We notice several interesting things:
- For the SGDClassifier, the entire column 8 is bright --> many 8s get misclassified, most frequently as 5s.
- The patterns of errors in the SGDClassifier and the Random Forest classifier is quite different. This can lead us to prefer one over the other, depending on which class confusions we care most about. 

This gives us some ideas for improving our model. Perhaps we should try to improve the 8 and 9 classifications in the random forest, or work to fix the 8/5 confusion for the SGDClassifier.

## Analyzing individual errors

Let's plot some 3s and 5s. Some 3s that the model got correct, some it confused for 5s. Some 5s the confused for 3s, and some correct 5s. 

In [None]:
# Code taken from the book _Géron: Hands-On Machine Learning with Scikit-Learn and TensorFlow_
def plot_digits(instances, images_per_row=10, **options):
    size = 28
    images_per_row = min(len(instances), images_per_row)
    images = [instance.reshape(size,size) for instance in instances.values]
    n_rows = (len(instances) - 1) // images_per_row + 1
    row_images = []
    n_empty = n_rows * images_per_row - len(instances)
    images.append(np.zeros((size, size * n_empty)))
    for row in range(n_rows):
        rimages = images[row * images_per_row : (row + 1) * images_per_row]
        row_images.append(np.concatenate(rimages, axis=1))
    image = np.concatenate(row_images, axis=0)
    plt.imshow(image, cmap = matplotlib.cm.binary, **options)
    plt.axis("off")

In [None]:
def individual_errors(clf, cl_a, cl_b):
    cl_a, cl_b = str(cl_a), str(cl_b)
    X_aa = X_train[(y_train == cl_a) & (sgd_train_pred == cl_a)] # Correct class a's
    X_ab = X_train[(y_train == cl_a) & (sgd_train_pred == cl_b)] # a's predicted as b's
    X_ba = X_train[(y_train == cl_b) & (sgd_train_pred == cl_a)] # b's predicted as a's
    X_bb = X_train[(y_train == cl_b) & (sgd_train_pred == cl_b)] # Correct b's
    
    plt.figure(figsize=(10,10))
    plt.subplot(221); plot_digits(X_aa[:25], images_per_row=5)
    plt.subplot(222); plot_digits(X_ab[:25], images_per_row=5)
    plt.subplot(223); plot_digits(X_ba[:25], images_per_row=5)
    plt.subplot(224); plot_digits(X_bb[:25], images_per_row=5)

In [None]:
individual_errors(sgd_clf, 3, 5)

The SGDClassifier is a linear model.

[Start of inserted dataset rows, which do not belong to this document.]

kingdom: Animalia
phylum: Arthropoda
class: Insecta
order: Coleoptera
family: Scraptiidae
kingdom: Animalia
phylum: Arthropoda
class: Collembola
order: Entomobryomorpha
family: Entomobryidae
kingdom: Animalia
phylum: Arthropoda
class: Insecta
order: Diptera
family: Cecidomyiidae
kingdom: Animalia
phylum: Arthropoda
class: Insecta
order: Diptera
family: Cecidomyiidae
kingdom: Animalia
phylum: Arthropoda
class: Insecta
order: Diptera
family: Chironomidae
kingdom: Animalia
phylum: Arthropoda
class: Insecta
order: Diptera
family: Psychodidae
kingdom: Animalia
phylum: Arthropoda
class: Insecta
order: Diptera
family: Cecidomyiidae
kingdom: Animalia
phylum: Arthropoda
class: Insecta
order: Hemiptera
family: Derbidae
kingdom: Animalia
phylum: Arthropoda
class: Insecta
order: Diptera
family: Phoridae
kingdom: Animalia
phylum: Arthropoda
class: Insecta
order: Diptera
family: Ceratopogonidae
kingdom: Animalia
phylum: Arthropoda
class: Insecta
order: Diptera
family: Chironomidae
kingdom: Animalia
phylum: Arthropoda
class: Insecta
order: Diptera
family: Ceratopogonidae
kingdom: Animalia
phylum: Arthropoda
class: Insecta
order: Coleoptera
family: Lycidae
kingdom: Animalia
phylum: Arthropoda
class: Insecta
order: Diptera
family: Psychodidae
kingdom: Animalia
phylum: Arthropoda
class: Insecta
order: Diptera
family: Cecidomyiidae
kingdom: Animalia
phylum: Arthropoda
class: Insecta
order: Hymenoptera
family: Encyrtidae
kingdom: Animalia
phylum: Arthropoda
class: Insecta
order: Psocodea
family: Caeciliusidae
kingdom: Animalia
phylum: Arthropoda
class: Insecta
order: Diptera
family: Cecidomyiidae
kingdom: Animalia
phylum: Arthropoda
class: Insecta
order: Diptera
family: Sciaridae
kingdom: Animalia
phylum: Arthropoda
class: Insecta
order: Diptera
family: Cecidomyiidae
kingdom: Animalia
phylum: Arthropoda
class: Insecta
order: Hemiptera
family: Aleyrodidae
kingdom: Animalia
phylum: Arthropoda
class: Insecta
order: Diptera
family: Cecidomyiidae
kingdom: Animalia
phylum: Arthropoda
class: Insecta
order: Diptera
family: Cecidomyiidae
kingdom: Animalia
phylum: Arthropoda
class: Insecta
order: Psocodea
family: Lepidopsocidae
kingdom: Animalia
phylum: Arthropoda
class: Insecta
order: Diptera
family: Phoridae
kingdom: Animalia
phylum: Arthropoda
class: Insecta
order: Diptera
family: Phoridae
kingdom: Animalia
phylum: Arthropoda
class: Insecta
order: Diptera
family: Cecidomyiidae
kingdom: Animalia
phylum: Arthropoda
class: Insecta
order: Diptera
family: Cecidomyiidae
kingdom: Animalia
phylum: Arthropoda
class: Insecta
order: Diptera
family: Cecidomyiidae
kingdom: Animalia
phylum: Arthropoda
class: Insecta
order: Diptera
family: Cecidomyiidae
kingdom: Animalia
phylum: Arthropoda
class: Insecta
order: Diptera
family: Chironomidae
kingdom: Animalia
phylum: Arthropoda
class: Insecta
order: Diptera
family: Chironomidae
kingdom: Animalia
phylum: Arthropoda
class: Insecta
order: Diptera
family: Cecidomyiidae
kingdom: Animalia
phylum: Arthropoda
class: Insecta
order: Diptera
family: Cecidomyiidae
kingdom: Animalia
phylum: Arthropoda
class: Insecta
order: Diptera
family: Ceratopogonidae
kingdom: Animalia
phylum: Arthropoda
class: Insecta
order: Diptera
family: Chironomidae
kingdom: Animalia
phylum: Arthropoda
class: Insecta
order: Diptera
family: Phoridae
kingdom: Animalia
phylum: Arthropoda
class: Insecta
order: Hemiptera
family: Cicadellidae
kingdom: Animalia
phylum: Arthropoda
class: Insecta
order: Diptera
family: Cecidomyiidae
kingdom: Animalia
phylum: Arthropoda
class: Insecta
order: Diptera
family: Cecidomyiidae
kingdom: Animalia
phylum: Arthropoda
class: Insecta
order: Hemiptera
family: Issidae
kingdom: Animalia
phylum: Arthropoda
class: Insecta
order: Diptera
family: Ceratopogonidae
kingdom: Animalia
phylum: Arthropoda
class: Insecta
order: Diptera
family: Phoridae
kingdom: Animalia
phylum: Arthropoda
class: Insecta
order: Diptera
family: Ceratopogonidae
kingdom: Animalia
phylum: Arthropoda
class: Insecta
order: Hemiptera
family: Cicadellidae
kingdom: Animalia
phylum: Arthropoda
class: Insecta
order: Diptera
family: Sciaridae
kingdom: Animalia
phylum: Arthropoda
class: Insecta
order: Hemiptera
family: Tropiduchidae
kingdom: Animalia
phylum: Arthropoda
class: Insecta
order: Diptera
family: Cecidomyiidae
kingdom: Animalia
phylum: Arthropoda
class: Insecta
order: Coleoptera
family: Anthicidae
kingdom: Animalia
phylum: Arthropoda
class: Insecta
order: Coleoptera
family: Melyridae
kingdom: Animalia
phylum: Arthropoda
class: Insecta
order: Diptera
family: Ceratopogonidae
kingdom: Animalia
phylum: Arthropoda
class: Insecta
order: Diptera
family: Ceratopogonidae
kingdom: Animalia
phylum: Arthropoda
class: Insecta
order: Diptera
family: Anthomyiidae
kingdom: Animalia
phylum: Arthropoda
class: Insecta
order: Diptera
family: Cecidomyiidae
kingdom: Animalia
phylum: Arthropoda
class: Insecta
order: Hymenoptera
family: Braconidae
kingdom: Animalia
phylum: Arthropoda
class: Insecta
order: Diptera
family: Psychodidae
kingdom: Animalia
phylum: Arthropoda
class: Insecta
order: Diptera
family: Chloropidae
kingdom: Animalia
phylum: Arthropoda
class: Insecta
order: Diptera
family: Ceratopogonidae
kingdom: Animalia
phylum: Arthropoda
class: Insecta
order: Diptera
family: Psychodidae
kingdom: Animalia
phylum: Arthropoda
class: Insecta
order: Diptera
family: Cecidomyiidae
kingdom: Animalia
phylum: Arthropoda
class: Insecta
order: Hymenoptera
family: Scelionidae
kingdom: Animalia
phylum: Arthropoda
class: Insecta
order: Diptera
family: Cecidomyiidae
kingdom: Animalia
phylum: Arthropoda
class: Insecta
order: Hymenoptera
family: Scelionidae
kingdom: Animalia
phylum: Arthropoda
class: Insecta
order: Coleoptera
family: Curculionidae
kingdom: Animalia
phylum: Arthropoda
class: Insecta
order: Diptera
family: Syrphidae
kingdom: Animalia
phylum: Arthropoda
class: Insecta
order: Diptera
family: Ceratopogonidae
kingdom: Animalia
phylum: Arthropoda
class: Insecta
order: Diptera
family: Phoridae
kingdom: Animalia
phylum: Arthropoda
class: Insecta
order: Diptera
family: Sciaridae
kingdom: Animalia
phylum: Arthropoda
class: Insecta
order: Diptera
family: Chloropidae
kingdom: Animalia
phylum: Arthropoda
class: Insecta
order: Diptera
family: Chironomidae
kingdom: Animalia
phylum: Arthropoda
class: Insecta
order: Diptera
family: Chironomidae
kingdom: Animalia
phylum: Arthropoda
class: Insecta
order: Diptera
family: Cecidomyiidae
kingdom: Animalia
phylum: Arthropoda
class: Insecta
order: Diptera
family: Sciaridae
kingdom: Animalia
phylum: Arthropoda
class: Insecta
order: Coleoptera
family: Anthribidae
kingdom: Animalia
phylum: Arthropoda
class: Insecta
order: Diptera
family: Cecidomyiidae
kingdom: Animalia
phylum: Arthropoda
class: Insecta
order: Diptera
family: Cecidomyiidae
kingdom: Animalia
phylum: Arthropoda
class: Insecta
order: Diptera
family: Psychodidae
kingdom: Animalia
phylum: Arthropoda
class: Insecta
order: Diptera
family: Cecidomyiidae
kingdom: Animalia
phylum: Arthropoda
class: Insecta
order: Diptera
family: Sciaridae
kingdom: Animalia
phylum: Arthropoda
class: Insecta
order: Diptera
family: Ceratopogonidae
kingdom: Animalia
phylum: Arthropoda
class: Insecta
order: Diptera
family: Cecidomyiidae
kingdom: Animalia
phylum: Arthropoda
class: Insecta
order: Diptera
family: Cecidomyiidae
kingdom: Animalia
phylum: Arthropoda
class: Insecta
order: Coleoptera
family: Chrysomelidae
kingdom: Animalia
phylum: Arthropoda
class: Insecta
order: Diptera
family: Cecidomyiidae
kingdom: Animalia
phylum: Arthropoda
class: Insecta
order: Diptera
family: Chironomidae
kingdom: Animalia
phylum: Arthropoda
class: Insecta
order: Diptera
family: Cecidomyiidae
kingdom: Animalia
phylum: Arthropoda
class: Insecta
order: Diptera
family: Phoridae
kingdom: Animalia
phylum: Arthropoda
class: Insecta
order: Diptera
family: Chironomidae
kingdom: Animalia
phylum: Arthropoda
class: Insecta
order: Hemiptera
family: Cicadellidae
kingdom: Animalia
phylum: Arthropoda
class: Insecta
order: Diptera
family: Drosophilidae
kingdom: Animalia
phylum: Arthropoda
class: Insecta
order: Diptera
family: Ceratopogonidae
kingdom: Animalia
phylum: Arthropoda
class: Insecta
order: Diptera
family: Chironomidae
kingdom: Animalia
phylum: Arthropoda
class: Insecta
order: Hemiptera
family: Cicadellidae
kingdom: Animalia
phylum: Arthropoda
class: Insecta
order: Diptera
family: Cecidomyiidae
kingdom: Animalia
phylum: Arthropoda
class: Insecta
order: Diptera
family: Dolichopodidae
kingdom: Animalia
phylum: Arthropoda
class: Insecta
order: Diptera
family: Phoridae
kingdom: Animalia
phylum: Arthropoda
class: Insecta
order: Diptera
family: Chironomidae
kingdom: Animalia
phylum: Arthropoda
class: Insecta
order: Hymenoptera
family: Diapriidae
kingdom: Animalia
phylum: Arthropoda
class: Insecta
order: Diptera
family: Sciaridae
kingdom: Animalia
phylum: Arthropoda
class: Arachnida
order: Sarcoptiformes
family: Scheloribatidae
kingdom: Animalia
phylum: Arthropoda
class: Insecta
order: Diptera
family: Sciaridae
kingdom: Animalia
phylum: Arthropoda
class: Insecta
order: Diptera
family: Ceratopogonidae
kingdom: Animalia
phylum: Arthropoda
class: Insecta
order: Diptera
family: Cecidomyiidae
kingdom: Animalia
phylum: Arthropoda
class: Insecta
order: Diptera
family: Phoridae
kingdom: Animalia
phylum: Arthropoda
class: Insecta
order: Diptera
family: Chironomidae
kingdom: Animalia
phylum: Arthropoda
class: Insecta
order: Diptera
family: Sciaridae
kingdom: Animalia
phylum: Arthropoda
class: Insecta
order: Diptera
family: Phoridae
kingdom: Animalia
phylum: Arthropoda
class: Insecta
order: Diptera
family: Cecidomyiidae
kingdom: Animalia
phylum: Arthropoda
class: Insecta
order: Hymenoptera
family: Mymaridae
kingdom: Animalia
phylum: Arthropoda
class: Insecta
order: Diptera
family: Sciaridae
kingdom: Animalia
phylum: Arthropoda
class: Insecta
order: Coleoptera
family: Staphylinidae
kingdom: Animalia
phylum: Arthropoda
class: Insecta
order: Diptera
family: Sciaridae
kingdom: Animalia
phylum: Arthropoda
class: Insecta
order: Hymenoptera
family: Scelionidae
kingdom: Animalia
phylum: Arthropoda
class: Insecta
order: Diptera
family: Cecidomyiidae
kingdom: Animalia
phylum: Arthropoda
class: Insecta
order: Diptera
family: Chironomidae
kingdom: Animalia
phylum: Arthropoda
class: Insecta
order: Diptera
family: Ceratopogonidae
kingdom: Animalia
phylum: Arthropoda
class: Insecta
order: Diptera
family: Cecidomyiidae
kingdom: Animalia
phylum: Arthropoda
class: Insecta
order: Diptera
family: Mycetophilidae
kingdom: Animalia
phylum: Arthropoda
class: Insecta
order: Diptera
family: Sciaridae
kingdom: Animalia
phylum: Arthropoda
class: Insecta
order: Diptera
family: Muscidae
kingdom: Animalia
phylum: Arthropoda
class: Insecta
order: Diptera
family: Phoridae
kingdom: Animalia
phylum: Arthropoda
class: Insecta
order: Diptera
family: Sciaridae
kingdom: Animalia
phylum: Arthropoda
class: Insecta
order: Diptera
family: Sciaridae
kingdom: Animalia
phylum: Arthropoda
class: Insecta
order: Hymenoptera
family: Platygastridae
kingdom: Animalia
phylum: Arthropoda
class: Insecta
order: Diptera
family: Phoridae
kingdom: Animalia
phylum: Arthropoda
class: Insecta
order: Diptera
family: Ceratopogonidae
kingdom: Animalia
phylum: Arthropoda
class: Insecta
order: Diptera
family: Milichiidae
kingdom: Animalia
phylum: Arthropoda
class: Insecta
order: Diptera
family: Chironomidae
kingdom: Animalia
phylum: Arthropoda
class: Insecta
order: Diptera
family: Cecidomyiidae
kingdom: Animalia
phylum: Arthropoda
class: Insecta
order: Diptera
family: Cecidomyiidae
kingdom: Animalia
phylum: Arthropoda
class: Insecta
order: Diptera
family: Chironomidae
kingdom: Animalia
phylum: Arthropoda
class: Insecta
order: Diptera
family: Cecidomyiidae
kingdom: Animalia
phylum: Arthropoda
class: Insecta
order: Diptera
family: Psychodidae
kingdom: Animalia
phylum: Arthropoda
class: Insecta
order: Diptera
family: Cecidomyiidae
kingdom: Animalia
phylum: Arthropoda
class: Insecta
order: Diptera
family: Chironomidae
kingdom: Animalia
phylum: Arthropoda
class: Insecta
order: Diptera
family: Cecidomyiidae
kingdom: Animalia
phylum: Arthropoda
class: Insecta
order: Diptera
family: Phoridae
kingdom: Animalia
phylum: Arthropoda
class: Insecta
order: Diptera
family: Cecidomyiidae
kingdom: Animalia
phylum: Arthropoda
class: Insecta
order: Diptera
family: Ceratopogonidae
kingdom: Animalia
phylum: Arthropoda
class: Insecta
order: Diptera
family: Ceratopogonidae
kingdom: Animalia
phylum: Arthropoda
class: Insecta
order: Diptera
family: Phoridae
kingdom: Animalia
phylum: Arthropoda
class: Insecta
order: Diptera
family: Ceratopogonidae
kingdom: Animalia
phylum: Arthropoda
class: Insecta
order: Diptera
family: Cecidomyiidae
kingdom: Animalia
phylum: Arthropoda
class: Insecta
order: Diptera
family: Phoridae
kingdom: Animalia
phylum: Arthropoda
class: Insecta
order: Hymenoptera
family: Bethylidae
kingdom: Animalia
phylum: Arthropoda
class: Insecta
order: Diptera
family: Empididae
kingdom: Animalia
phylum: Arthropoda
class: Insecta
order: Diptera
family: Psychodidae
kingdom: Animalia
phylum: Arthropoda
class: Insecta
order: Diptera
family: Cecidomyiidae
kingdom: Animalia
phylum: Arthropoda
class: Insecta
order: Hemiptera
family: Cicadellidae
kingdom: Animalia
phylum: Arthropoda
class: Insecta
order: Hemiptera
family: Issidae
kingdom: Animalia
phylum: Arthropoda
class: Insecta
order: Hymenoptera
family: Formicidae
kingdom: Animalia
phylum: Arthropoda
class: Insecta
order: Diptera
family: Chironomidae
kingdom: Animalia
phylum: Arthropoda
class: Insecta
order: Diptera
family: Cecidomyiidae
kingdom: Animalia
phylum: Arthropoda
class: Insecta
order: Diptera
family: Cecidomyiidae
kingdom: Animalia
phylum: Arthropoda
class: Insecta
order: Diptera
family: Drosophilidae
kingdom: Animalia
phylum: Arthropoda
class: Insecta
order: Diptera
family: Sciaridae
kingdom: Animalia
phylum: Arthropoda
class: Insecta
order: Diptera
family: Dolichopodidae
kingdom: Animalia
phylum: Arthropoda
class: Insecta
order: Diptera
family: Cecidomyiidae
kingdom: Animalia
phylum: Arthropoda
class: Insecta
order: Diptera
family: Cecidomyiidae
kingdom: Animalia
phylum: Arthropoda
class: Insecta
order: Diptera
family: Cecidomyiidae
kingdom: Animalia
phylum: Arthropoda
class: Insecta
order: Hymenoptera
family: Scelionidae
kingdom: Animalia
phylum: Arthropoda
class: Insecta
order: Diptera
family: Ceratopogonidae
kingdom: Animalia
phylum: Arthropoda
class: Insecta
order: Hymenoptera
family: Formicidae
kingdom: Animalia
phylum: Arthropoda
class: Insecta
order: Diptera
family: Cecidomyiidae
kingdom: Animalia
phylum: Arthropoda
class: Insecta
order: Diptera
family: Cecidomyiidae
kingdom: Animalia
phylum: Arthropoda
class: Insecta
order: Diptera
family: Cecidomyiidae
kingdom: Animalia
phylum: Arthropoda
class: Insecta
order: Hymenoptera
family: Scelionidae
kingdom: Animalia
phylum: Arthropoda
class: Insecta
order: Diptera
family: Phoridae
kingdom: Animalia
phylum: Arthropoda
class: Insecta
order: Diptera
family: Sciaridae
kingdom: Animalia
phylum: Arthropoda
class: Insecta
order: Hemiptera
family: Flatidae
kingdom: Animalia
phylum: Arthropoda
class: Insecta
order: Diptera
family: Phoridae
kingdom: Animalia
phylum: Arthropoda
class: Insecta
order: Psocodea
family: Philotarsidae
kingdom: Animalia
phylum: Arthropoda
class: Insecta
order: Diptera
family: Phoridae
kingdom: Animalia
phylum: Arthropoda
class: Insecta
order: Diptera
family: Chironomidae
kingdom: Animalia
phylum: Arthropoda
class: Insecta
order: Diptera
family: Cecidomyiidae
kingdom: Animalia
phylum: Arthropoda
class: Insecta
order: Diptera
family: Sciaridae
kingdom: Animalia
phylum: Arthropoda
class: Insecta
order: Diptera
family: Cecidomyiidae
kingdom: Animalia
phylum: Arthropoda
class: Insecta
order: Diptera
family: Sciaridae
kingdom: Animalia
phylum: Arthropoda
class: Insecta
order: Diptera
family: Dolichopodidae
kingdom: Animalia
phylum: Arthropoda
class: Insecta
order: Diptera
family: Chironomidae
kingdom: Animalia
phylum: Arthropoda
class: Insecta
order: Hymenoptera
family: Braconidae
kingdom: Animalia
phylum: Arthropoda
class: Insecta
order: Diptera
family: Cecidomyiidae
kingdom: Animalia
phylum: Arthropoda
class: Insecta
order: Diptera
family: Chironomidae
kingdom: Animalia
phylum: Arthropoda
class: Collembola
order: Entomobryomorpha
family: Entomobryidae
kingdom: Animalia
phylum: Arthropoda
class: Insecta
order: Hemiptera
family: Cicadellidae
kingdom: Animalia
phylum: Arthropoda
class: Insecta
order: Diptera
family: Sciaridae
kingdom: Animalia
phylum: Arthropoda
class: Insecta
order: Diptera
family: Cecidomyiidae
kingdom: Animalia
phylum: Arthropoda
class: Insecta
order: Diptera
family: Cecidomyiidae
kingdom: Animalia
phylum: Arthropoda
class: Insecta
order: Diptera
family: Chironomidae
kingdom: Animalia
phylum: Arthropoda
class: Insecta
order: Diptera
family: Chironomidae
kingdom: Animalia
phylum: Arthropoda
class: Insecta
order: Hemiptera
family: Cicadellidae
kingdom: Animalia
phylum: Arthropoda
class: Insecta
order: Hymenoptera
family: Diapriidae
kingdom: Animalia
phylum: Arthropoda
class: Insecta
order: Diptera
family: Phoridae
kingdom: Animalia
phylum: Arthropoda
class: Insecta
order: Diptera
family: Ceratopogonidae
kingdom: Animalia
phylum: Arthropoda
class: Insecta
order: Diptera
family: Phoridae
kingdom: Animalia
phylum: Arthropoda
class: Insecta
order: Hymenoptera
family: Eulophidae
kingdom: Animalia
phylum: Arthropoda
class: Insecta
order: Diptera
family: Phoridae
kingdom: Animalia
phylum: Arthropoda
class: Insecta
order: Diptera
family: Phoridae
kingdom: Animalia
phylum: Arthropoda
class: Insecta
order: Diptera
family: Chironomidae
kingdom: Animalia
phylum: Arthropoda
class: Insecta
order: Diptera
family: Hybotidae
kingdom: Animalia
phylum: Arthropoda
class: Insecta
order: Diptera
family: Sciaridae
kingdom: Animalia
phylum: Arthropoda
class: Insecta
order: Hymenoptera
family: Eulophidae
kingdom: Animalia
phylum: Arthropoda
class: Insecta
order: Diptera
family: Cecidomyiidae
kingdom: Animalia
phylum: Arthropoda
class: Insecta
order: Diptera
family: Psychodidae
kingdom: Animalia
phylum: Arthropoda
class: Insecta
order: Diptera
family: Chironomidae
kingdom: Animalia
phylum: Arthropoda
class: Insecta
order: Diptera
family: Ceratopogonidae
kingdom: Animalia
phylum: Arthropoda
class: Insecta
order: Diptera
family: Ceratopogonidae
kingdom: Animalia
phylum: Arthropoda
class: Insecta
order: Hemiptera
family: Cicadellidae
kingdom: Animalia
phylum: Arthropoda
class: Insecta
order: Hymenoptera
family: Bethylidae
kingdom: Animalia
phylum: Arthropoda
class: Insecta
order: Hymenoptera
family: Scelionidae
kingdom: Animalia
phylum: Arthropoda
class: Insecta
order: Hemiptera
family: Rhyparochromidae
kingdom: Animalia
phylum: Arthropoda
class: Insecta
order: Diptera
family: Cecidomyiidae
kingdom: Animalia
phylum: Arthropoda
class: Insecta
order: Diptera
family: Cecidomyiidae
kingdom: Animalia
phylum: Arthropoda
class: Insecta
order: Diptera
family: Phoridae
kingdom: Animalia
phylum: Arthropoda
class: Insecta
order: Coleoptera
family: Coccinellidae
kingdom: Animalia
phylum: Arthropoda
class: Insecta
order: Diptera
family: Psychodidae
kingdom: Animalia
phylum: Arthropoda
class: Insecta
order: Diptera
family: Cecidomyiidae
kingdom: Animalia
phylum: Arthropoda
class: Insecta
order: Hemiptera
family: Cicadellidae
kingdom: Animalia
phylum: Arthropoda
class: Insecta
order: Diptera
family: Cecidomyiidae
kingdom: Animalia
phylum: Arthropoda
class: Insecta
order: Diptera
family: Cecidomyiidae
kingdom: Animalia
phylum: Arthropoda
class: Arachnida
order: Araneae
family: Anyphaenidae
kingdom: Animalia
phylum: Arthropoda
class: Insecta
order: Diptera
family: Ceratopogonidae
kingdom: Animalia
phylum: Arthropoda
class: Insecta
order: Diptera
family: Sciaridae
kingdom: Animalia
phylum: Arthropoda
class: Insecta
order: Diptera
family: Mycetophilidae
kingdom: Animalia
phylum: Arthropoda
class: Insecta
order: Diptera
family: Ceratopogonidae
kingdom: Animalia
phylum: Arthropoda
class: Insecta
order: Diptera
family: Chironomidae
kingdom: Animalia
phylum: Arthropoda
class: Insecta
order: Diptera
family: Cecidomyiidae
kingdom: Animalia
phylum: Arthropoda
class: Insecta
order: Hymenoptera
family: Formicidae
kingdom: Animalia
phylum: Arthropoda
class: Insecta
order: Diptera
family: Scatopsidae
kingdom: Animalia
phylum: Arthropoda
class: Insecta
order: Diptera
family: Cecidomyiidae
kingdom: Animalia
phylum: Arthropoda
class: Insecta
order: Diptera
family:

All it does is assign a weight per class to each pixel, and when it sees a new image it just sums up the wighted pixel intensities to get a score for each class. Since 3s and 5s only differ only by a few pixels, this model will easily confuse them. Same for 7s and 9s:

In [None]:
individual_errors(sgd_clf, 7, 9)

One would expect it to perform better on for example 1s and 4s:

In [None]:
individual_errors(sgd_clf, 1, 4)

> **Your turn!** Do a similar error analysis for the Random Forest classifier.

# End

Now that you've learned about some of the main practical machine learning ideas and techniques, you're actually already equipped to attack real-world classification problems.

However, we've treated the models as black boxes. **We haven't really discussed how machine learning models work!** It's important to know some of the hows behind the methods to be an effective machine learning practitioner. We'll get to that in Module 2 of the course.